Resume the Current Cites review digest below, continuing it from its final line.

### Page text
>>>
E-Publishing & Digital Libraries in Current Cites, January 1998 Birdie MacLennan 03 Feb 1998 16:01 UTC

Dear SERIALSTers,

The following is excerpted from the most recent issue of _Current Cites_
(Jan. 1998)  and contains several review items that should be of great
interest serialists -- or to anyone interested in electronic publishing,
the sphere of digital libraries, and the impact of these occurences on our
profession.  Forwarded, FYI.

        Birdie MacLennan
        Coordinator, Serials & Cataloging   bmaclenn@zoo.uvm.edu
        University of Vermont               bmaclenn@uvmvm.uvm.edu

---------- Forwarded message ----------
Date:    Mon, 2 Feb 1998 16:50:00 -0600
From: CITES Moderator <citeschk@library.berkeley.edu>
Sender: Public-Access Computer Systems Forum <PACS-L@LISTSERV.UH.EDU>
Subject:  Current Cites, January 1998

                        _Current Cites_
                        Volume 9, no. 1
                          January 1998
                          The Library
               University of California, Berkeley
                 Edited by Teri Andrews Rinne
                        ISSN: 1060-2356
 http://sunsite.berkeley.edu/CurrentCites/1998/cc98.9.1.html

                         Contributors:

           Christof Galli, Kirk Hastings, Terry Huwe,
        Margaret Phillips, Richard Rinehart, Roy Tennant
                  Jim Ronningen, Lisa Yesson

<snip>

DIGITAL LIBRARIES ...

   Crawford, Walt. "Paper Persists: Why Physical Library Collections
   Still Matter" Online 22(1) (January 1998)
   (http://www.onlineinc.com/onlinemag/JanOL98/crawford1.html). - For
   many years the library community has benefited from Walt Crawford's
   reality checks. No technophobe, he analyzes information systems for
   the Research Libraries Group. With this Online essay, he addresses an
   audience which may see total digitization as imminent, but he gently
   deflates that notion by citing examples of digital media limitations
   and library usage patterns. He makes a convincing case that, for now
   and the forseeable future, the value of online resources will be to
   enhance and extend library collections. For those administrators and
   others who demand that an argument be put succinctly, he offers the
   simple phrase "and, not or" as a reminder that any good information
   center will combine appropriate technologies, including the printed
   page. - JR

   Klemperer, Katharina and Stephen Chapman. "Digital Libraries: A
   Selected Resource Guide" Information Technology and Libraries 16(3)
<<<
### Data excerpt
>>>
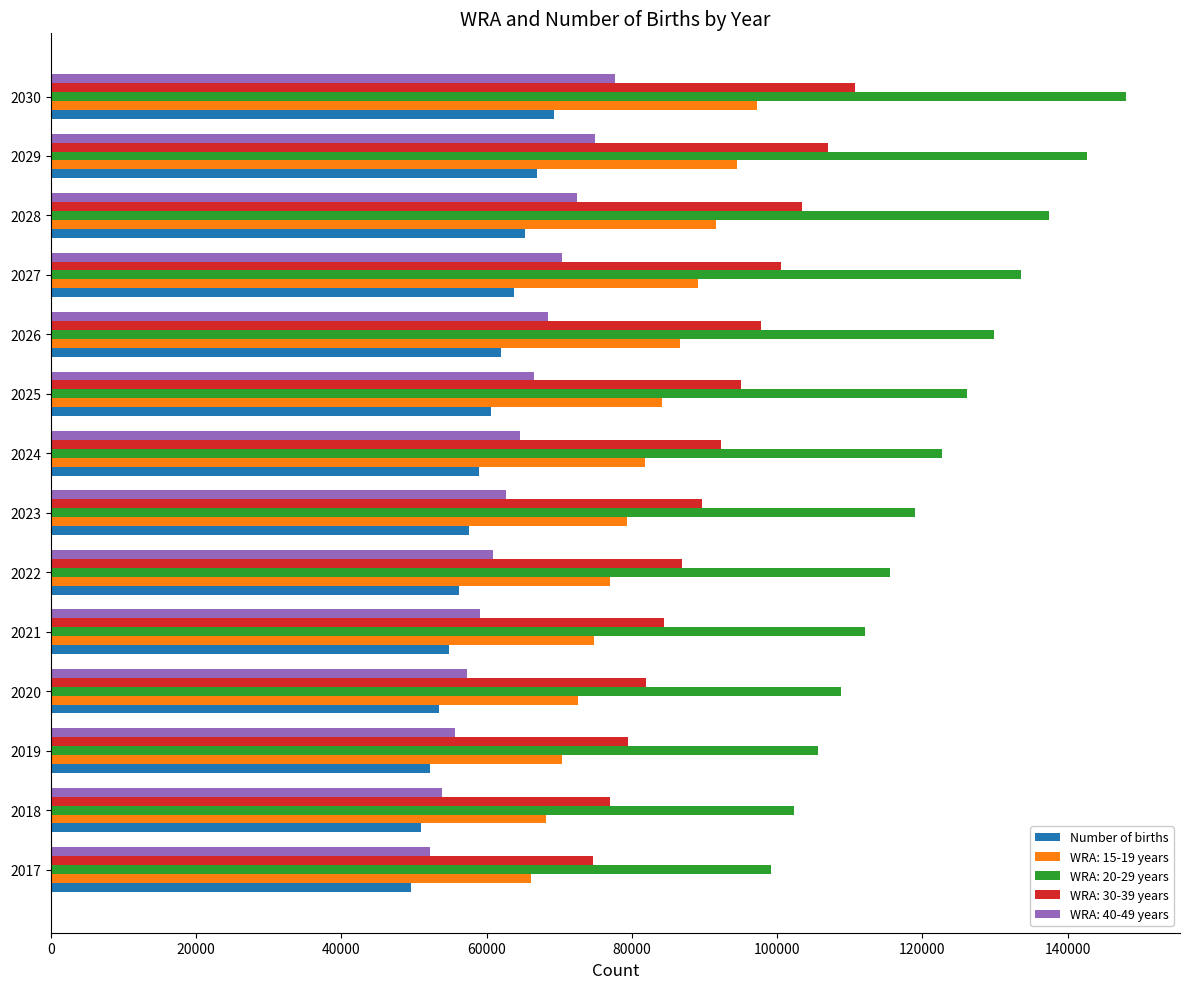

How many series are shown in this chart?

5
<<<
### The answer
   (September 1997): 126-131
   (http://www.lita.org/ital/1603_klemperer.htm). - An excellent selected
   guide to digital library resources for anyone wanting an overview of
   digital library issues, draft standards, and technologies, as well as
   strategies for staying current in the field (full disclosure: Current
   Cites is mentioned). The sources cited here serve as good background
   Main sections include general resources, bibliographies, retrospective
   conversion and preservation, electronic publication of current
   materials, initiatives to follow, listservs, conferences, journals,
   and workshops. - RT

  ELECTRONIC PUBLISHING

   Gilpin, Kenneth N. "Concerns About an Aggressive Publishing Giant" New
   York Times (December 29, 1997):C2. - Although buried in the business
   section, this article on the aggressive business practices of Reed
   Elsevier, one of the world's largest publishers of science journals,
   is really more about the nature of scholarly communication and about
   how consolidation among publishers is stifling competition and driving
   up journal prices -- in other words, it's about the "Microsoft-zation"
   of the science publishing industry. With Purdue University at the
   lead, libraries and academic communities may be starting to fight
   back; when Reed Elsevier's president offered to lock in the annual
   increase in the price of 350 online publication to 9.5 percent, Purdue
   University balked and ended up cancelling many of its Elsevier titles.
   (For more on the burgeoning grassroots efforts to fight back against
   the publishing industry, see a letter by Professor Rob Kirby of the UC
   Berkeley mathematics department:
   http://math.berkeley.edu/~kirby/journals.html.) - MP

[note from SERIALST ed. : this letter was also reprinted in _The
Newsletter on Serials Pricing Issues_, no. 199 (Jan. 21, 1998), see:
http://www.lib.unc.edu/prices/1998/PRIC199.HTML ]  -bml

   Rosenblatt, Bill. "Solving the Dilemma of Copyright Protection Online:
   The Digital Object Identifier" JEP: The Journal of Electronic
   Publishing 3(2) (December 1997)
   (http://www.press.umich.edu/jep/03-02/doi.html). - Publishers have
   long desired a standard way that individual intellectual objects
   (journal articles, for example) can be uniquely identified without
   using a physical address (which is what a Uniform Resource Locator or
   URL is). Books have International Standard Book Numbers (ISBN) that
   perform this role for printed books, but a similar system was needed
   that provides the same service but in a networked environment and for
   a much broader range of material. This article describes the process
   that the publishing community went through, and the outcome of their
   efforts in the form of the Digital Object Identifier (DOI). Rosenblatt
   gives us a good start, but I wish he had provided more links to the
   resources that are required to truly understand how these are
   constructed. For example, he repeatedly refers to the Serial Item and
   Contribution Identifier (SICI, more information at
   http://sunsite.berkeley.edu/SICI/) as a part of the syntax of the DOI,
   and yet neglects to mention where one can go to figure out how one
   should be constructed. Nonetheless, this article is a useful
   introduction to both the reasons for, and the use of, this object
   identifier. - RT

   Schad, Jasper C. "Scientific Societies and Their Journals: Issues of
   Cost and Relevance" The Journal of Academic Librarianship 23(5)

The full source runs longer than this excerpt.